____ Supplied text

5 Conclusion, challenges and future propects

Biomimetic nanocellulose-based hydrogels play a pivotal role in tissue engineering. These advanced materials are designed to mimic the functions and architecture of native tissues and are characterized by their exceptional biocompatibility, robust mechanical strength, and customizable biofunctionalities. The unique attributes of cellulose-based hydrogels render them exceptionally well-suited for a broad spectrum of tissue engineering applications, offering promising solutions for the field of regenerative medicine.

However, nanocellulose-based hydrogels, while gaining significant attention for their biocompatibility, biodegradability, and tunable mechanical strength, face several challenges that hinder their widespread biomedical applications. Achieving optimal mechanical strength, which matches that of native tissues, remains elusive due to variations in fabrication methods, crosslinking techniques and processing conditions, which significantly impact their structural integrity and mechanical properties. Moreover, ensuring biological compatibility and biofunctionality is critical. Although nanocellulose possesses inherent biocompatibility, the inclusion of modifications and additives during the fabrication process of nanocellulose-based hydrogels can disrupt its interactions with cells and tissues. This disruption can have significant effects on cell viability, proliferation, and differentiation in the hydrogel matrix, which are essential factors for successful tissue regeneration. Additionally, nanocellulose-based hydrogels should degrade at a rate compatible with tissue regeneration while maintaining structural integrity during the healing process. Balancing biodegradation and stability is challenging and requires precise control over hydrogel composition, crosslinking density, and degradation kinetics. Rapid degradation may lead to premature loss of mechanical support, while slow degradation can impede tissue remodeling and integration. On the practical side, scaling up the production of nanocellulose-based hydrogels to meet clinical demands in a cost-effective manner involves complex processing techniques and significant investment in infrastructure and equipment, with the cost of raw materials and purification processes adding to the overall expense. The immunogenicity and potential inflammatory responses, especially in vivo, also need careful assessment as variations in nanocellulose sources, purification methods, and surface modifications can influence immunological properties of resulting hydrogels. Addressing potential immune reactions is crucial to ensure the long-term safety and efficacy of these hydrogels.

________
____ Source material

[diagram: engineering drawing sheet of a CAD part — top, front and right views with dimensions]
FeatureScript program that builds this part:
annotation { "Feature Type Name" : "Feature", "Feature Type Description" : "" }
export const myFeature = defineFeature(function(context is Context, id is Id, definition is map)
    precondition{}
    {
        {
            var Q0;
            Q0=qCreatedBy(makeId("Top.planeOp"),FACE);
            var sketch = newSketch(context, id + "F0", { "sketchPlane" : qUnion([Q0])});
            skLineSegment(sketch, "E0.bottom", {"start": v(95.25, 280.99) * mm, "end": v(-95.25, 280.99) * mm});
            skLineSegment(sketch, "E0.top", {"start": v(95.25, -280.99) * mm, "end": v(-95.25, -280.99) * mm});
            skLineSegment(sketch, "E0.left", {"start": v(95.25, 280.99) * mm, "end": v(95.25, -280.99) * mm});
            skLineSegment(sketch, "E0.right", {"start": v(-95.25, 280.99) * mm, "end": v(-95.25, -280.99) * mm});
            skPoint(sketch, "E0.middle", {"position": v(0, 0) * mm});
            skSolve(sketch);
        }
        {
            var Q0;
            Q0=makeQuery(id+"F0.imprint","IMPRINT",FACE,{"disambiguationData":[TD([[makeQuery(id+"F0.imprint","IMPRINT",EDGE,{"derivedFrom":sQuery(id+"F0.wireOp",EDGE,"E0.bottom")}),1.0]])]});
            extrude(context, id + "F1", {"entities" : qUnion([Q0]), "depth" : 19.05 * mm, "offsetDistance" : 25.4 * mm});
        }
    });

________

To do:
[A] For the conclusion on nanocellulose hydrogels, decide whether each statement agrees with it, answering yes or no and quoting the deciding words: (i) rapid degradation of the hydrogels may cause premature loss of mechanical support; (ii) modifications and additives added during fabrication improve nanocellulose's interactions with cells and tissues; (iii) differences in nanocellulose sources can affect the immunological properties of the resulting hydrogels.
[B] According to the conclusion on nanocellulose hydrogels, balancing biodegradation and stability requires precise control over which things? List each of them.

Solutions to the exercise:
[A]
(i) Yes: "Rapid degradation may lead to premature loss of mechanical support"
(ii) No: "the inclusion of modifications and additives during the fabrication process of nanocellulose-based hydrogels can disrupt its interactions with cells and tissues"
(iii) Yes: "variations in nanocellulose sources, purification methods, and surface modifications can influence immunological properties of resulting hydrogels"

[B]
- hydrogel composition
- crosslinking density
- degradation kinetics